The 74-year-old will be replaced on an interim basis by Marcus Antonio Vicente. Del Nero was among 16 people charged on Thursday as US investigators stepped up their probe into graft in football, reports Xinhua.
Former CBF president Ricardo Teixeira and a host of other top Latin American officials were also among those indicted by the US Justice Department statement.
Investigators have accused the defendants of participating in bribery and kickback schemes for deals involving media and marketing rights.

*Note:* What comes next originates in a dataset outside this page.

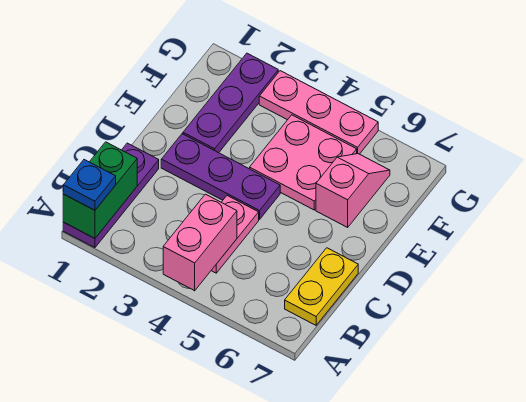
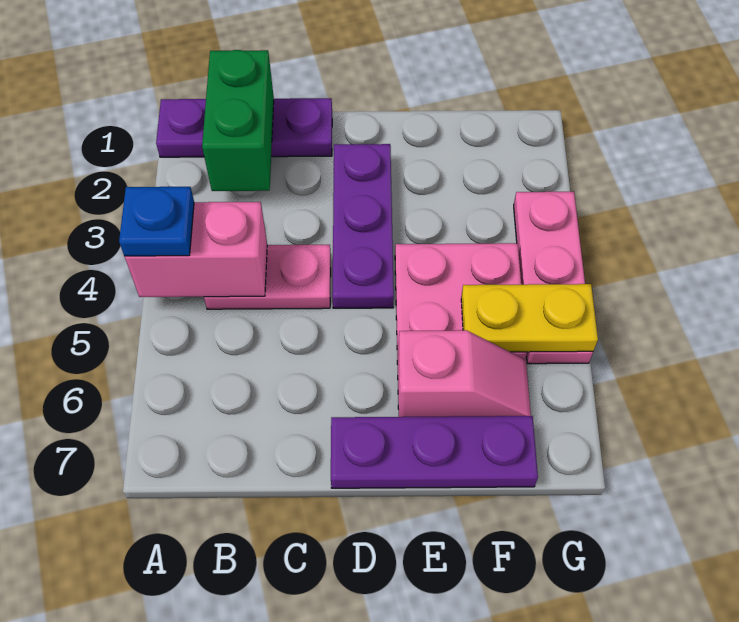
green brick A1:B1 level 2 -> green brick B1:B2 level 2
blue plate A1 level 3 -> blue plate A4 level 3
yellow plate B7:C7 level 1 -> yellow plate F5:G5 level 2
purple plate E2:G2 level 1 -> purple plate D7:F7 level 1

Both del Nero and Teixeira, who was once the son-in-law of long time FIFA president Joao Havelange, are former executive committee members of world football governing body FIFA.
Swiss prosecutors previously accused Teixeira and Havelange of accepting bribes to award World Cup marketing contracts.

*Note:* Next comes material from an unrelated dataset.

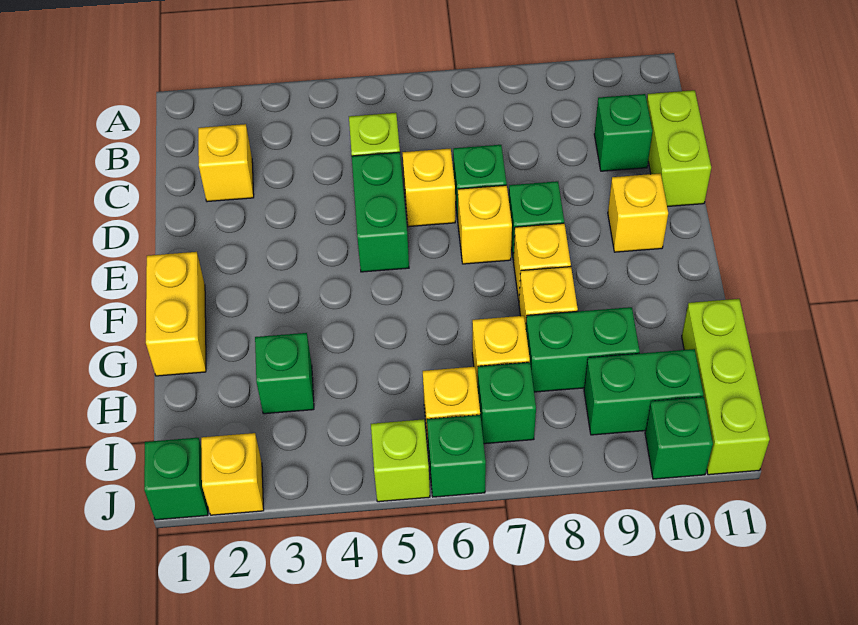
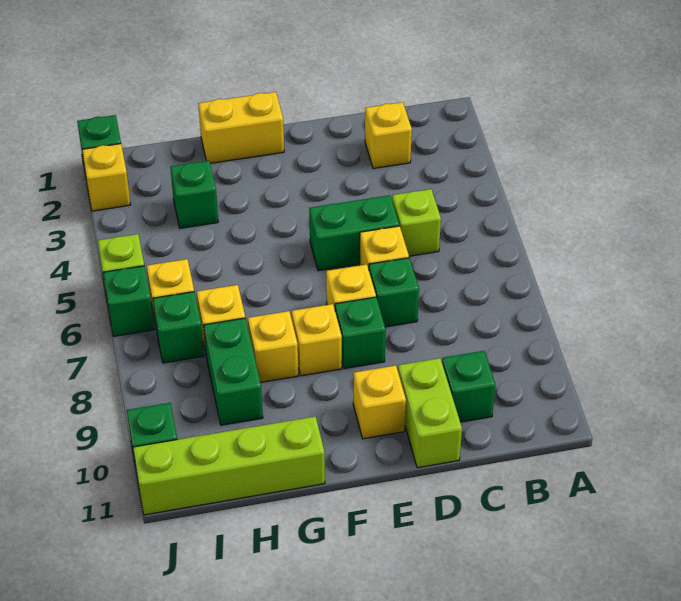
lime brick C11:D11 level 1 -> lime brick D10:D11 level 1
lime brick H11:J11 level 1 -> lime brick G11:J11 level 1
green brick I9:I10 level 1 -> none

Others named in the US justice department indictment were Ariel Alvarado (Panama), Rafael Callejas (Honduras), Brayan Jimenez (Guatemala), Rafael Salguero (Guatemala), Hector Trujillo (Guatemala), Reynaldo Vasquez (El Salvador), Juan Angel Napout (Paraguay), Manuel Burga (Peru), Carlos Chavez (Bolivia), Luis Chiriboga (Ecuador), Eduardo Deluca (Argentina), Jose Luis Meiszner (Argentina) and Romer Osuna (Bolivia).
Earlier, Swiss police arrested Hawitt, president of South American football confederation (Conmebol), and Napout, president of the North America, Central America and Caribbean confederation (Concacaf), at the Baur au Lac Hotel in Zurich.

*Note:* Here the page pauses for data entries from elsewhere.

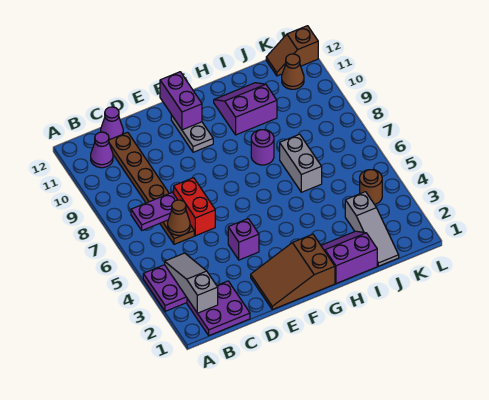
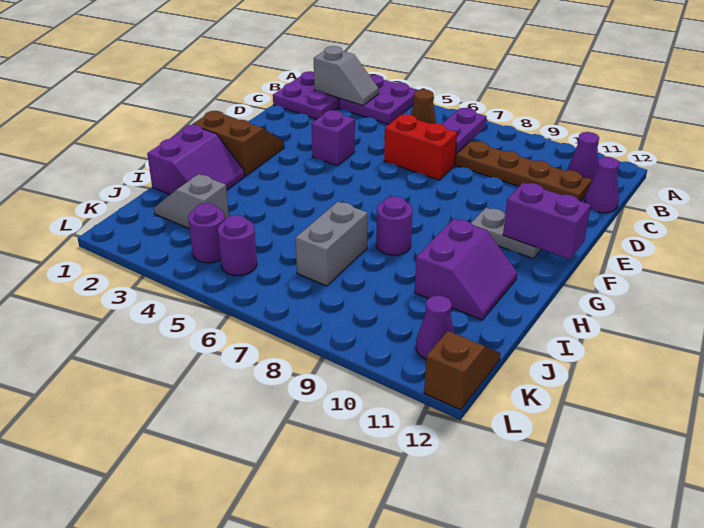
grey slope B2:B4 level 2 top 2 -> grey slope B2:B3 level 2 top 2
brown slope E1:G2 level 1 top G -> brown slope F1:G2 level 1 top G
grey brick I6:I7 level 1 -> grey brick I7:J7 level 1
grey slope J1:J3 level 1 top 3 -> grey slope J2:J3 level 1 top 3
brown round brick K4 level 1 -> purple round brick K4 level 1
none -> purple round brick K5 level 1
brown cone K11 level 1 -> purple cone K11 level 1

Both were charged with accepting millions of dollars in bribes and are awaiting extradition to the US. The hotel was also the scene of a police raid in May that resulted in the arrest of seven FIFA officials.
US Attorney General Loretta Lynch said in the indictment that the scale of betrayal shown by the defendants was "outrageous" and "unconscionable".
"The message from this announcement should be clear to every culpable individual who remains in the shadows, hoping to evade our investigation: you will not wait us out; you will not escape our focus," Lynch said.
The ongoing corruption allegations have shaken FIFA to its core> It's a multi-billion-dollar entity that has faced accusations of bribery for decades. In June, FIFA president Sepp Blatter announced he would resign, just days after he was re-elected to a fifth term.
Blatter has since been suspended by an internal ethics committee as has FIFA secretary general Jerome Valcke and European football chief Michel Platini. All have denied any wrongdoing.